Philadelphia Tops ATRA’s Annual Listing of Worst U.S. Places to Be Sued in Court

By Michele Fuetsch, Staff Reporter

This story appears in the Jan. 3 print edition of Transport Topics.

Philadelphia has knocked New York City from the top spot on the American Tort Reform Association’s list of the worst places to be a defendant in a lawsuit.

“Punitive damage awards over $1 million have reportedly tripled in Philadelphia courts,” ATRA, a judicial watchdog group that monitors court cases and lobbies for changes in tort law, said in the Dec. 14 statement announcing the group’s ninth annual list.

Philadelphia’s judicial leadership, ATRA said, “is engaged in a campaign to draw in massive personal injury lawsuits from around the country, viewing the increase in lawsuits and out-of-town lawyers as a boost for the court’s revenues and the local restaurants and hotels.”



This is the third time since ATRA began publishing the annual list in 2002 that Philadelphia has been listed as one of the worst jurisdictions.

West Virginia, however, still holds the record as the consistently worst place to be sued, according to ATRA. In all, the state has been on the list eight times and was in the “dishonorable mention” category on the very first ATRA list in 2002.
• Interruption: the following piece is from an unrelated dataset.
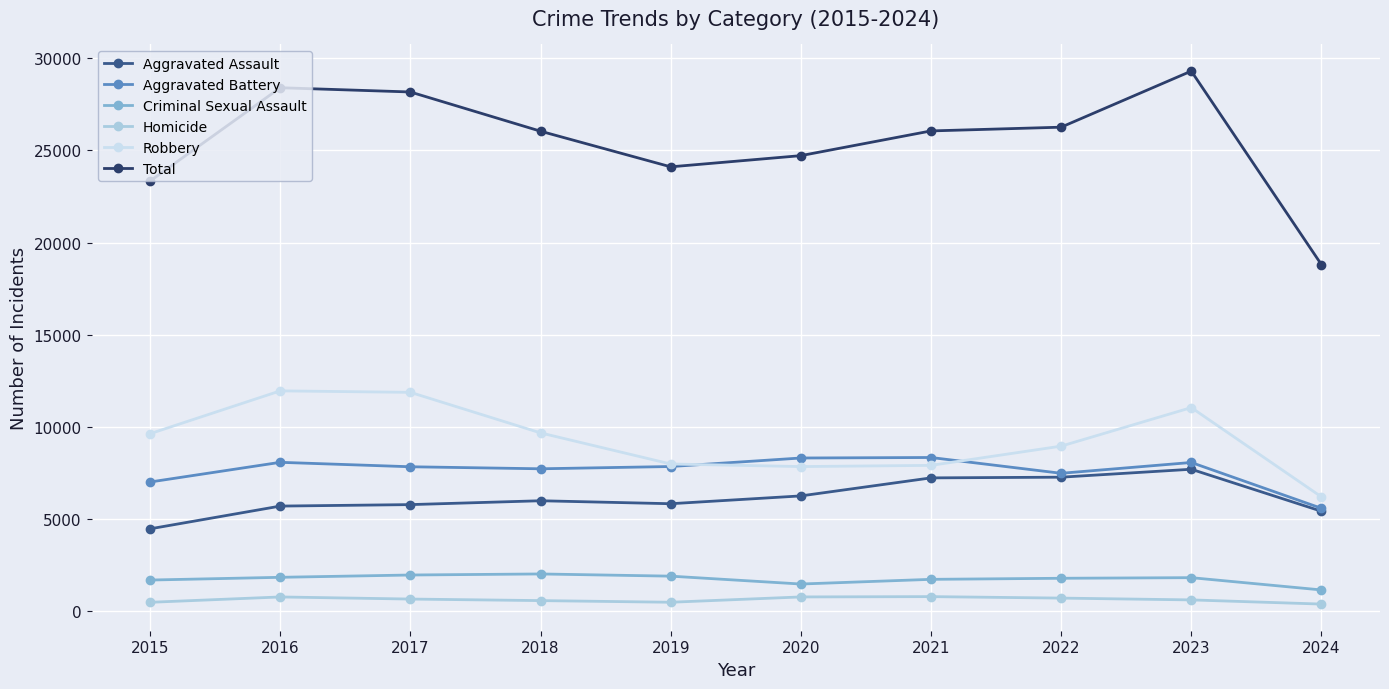

What is the difference between the highest and lowest values at 2024?

18406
This year, West Virginia is listed as the third-worst place to be sued, coming in behind Philadelphia and California, “particularly Los Angeles and Humboldt counties,” ATRA said.

James Runk, president of the Pennsylvania Motor Truck Association, said he has not heard of any large lawsuits in the Philadelphia courts involving trucking firms.
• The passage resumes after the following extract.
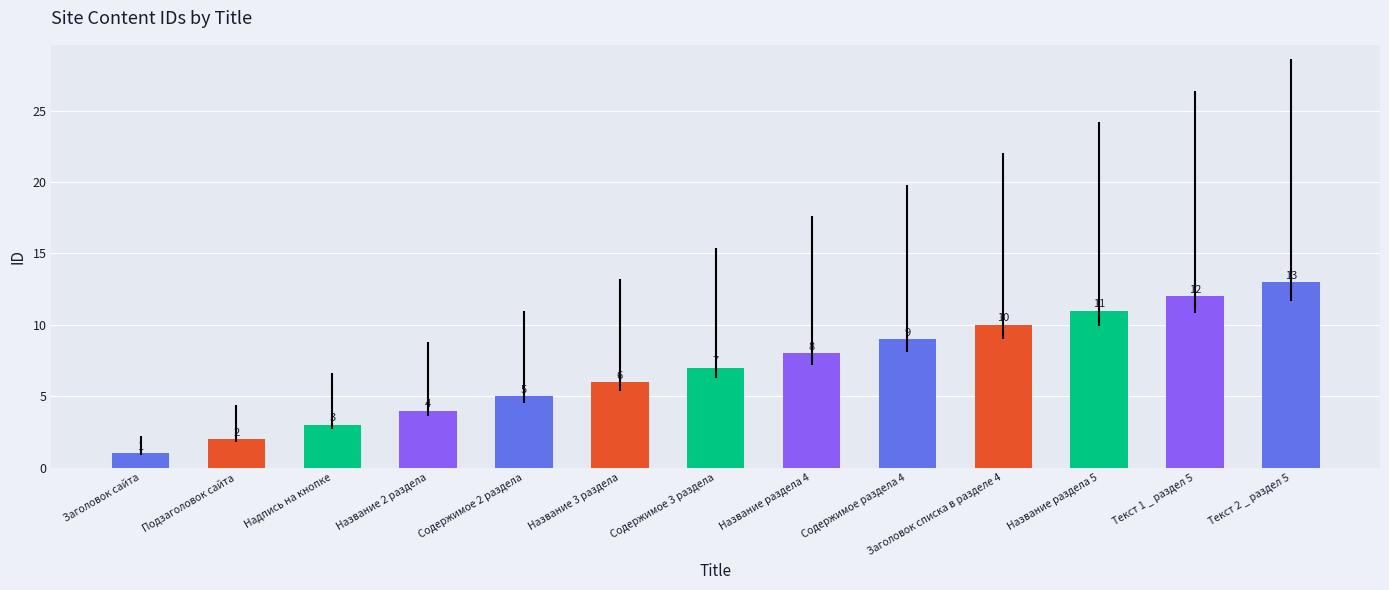

True or false: the data shows 12 at Текст 1 _ раздел 5.

True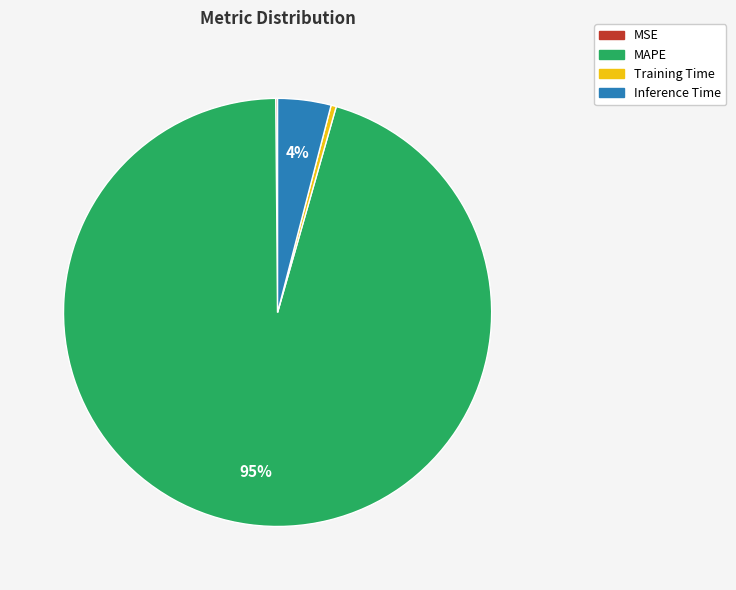

Is the sum of Inference Time and MAPE greater than half?

Yes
“I haven’t heard of any problems with us specifically . . . but apparently, there are other people who have complained about the awards and trials in that area,” Runk said.
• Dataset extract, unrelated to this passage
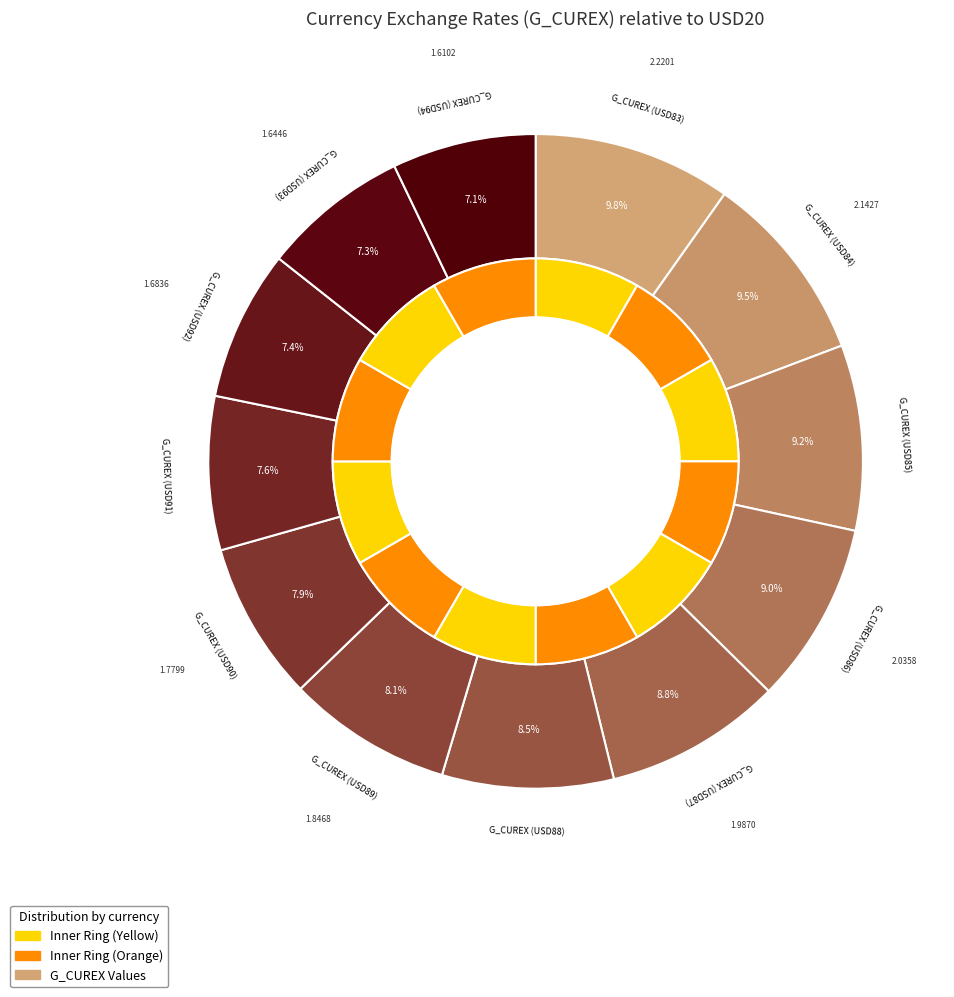

Is the sum of USD90 and USD85 greater than half?

No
Although ATRA credited South Florida for some improvements in its tort system, the region was listed as the fourth-worst place to be sued. ATRA called it “the epicenter of the nation’s tobacco litigation, with several recent verdicts in the tens of millions of dollars for a single plaintiff and where defendants’ evidentiary arms are tied behind their backs.”

Cook County, Ill., took the fifth spot on ATRA’s “worst” list, and Clark County, Nev., home to Las Vegas, was listed sixth.

ATRA previously has cited all the locales on its list this year, either on the list itself or on its annual watch list of locations that could be elevated to the “worst” list.

“You do see some of the same names again and again,” said Robert Pitcher, vice president and state law specialist in American Trucking Association’s law department. “However, there are some indications that maybe there is progress and maybe even that the [ATRA] publication has some benign effect on it.”

The list, Pitcher said, receives a lot of press coverage, and some jurisdictions “loudly complain” when they are listed.

“There’s some indication that, even in West Virginia, it’s had some impetus towards reform,” Pitcher added. “The very worst of the [list] several years ago were in Southern Illinois, in the counties across from St. Louis. Those have fallen off the list.

“They still appear on the watch list,” Pitcher said, “and I won’t say they won’t come back on the main list, but there has been some improvement there and, certainly, tort reform efforts had a lot to do with that.”

The jurisdictions on the ATRA watch list this year are: Madison and St. Clair counties in Illinois; Atlantic County, N.J.; St. Landry Parish, La.; the District of Columbia; and New York City and Albany, N.Y.

From ATRA’s point of view, Pitcher said, the troublesome places for defendants caught up in lawsuits tend to be those jurisdictions with a combination of highly aggressive trial lawyers and judges who have been elected or appointed to the bench with strong support from trial lawyers.

ATRA members include professional groups of engineers, doctors and architects, as well as some of the nation’s leading manufacturers of pharmaceuticals, aircraft, cars, trucks and furniture.

Other members of ATRA include ATA, the National Association of Home Builders and the American Petroleum Institute.